Before buying, try out the helpline to see how easy it is to get through. If you have to wait a long time then you should think about buying from another seller. Think about how you would feel if you waited as long to sort out a genuine problem.

  • Online services
Many sellers now provide areas on their websites that list common problems and solutions and where you can ask for advice. Ask your seller if they provide such a service and how much it will cost you to access it.

  • Installation services
Installation services may be offered by the supplier, and might be useful if you haven't used a computer before. Again, there may be a charge for installation.

Service contracts

If you enter into a contract for support services on the internet or over the phone, the contract will need to be compliant with the Distance Selling Regulations. You must be made aware, in writing, that these contracts cannot be cancelled once they have commenced on an agreed date.

Repair services

The type of repair service varies between sellers and manufacturers, so ask before you buy. Pick a seller that provides the best service for you. If your PC breaks down, always check whether it is still covered by a warranty as explained below. Repair services are commonly organised in one of the following ways:

  • On-site repair service - where an engineer comes to you to fix faults.
  • Return to base - where you have to send the computer back to a repair centre. You may have to pay the courier fees for transporting it to and from the repair centre.
Manufacturer's warranty

Most new computers will come with a manufacturer's warranty and some manufacturers offer additional warranties which you can purchase to upgrade your original warranty with or top up a warranty that is about to, or has, expired. A warranty typically covers repair and/or replacement and may include protection against accidental damage or theft. Read the small print before purchasing your PC or warranty and find out what it covers and how long it lasts. Software is not always covered.
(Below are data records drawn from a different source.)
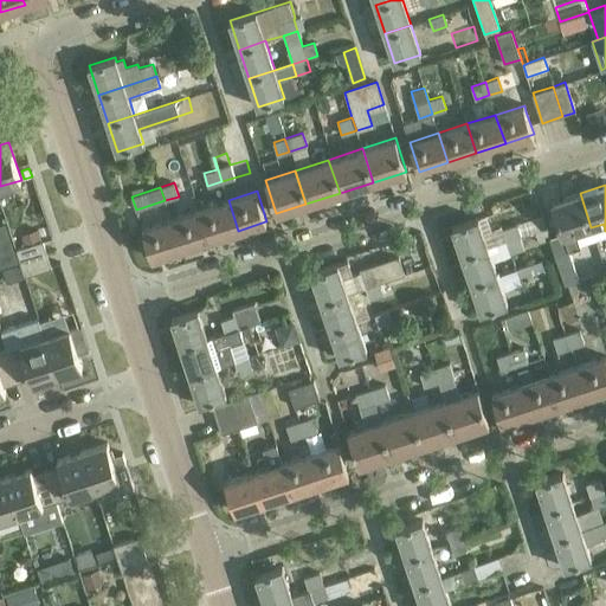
[(575,232),(591,227),(580,193),(552,202),(568,251),(581,247),(575,232)]
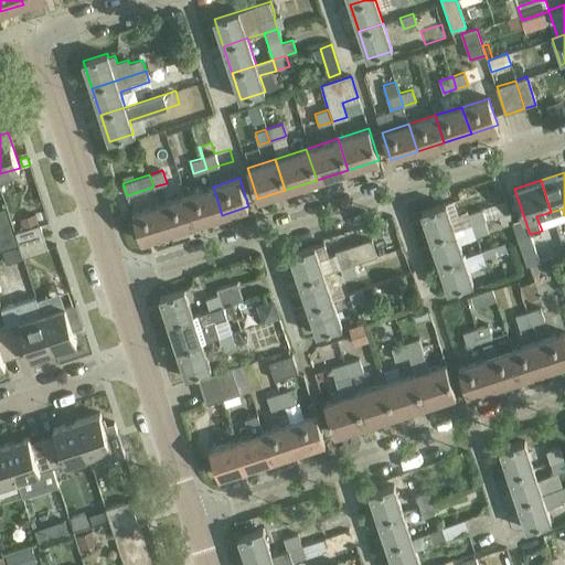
[(195,223),(222,215),(213,187),(185,195),(195,223)]
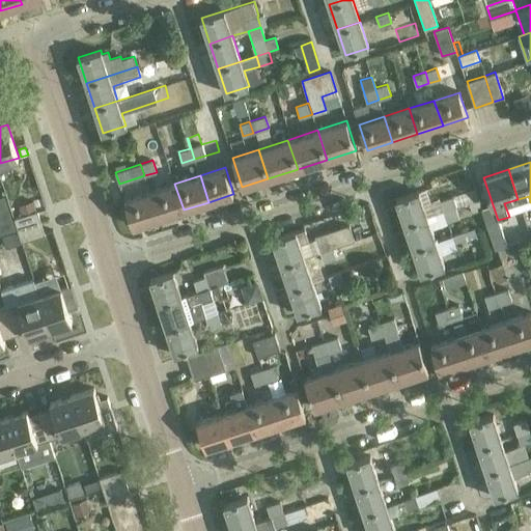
[(455,207),(478,200),(470,175),(465,177),(470,191),(440,201),(443,212),(455,207)]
Remember, rights under a warranty are in addition to your other consumer rights. A warranty doesn't affect your legal right to reject a computer that was faulty when you bought it and get your money back. You can reject your PC due to a fault and request a refund. But don't delay your complaint for too long.

Sometimes the seller refers this guarantee to the buyer and rejects any responsibility for faulty goods. However, it is worth noting that the manufacturer's guarantee will not affect the buyer's right against the seller to claim a refund of the money paid for the goods under Section 14 of the Sale of Goods Act 1979 (that the goods must be of satisfactory quality and fit for their purpose). However, the buyer must not delay in informing the seller of such defects.

If the seller tries to deny his or her responsibility for your PC and tries to refer you to the manufacturer, you should not accept this excuse.

If things go wrong

If you are unhappy with the service, try to sort it out directly with the seller (or the head office if the seller is part of a chain).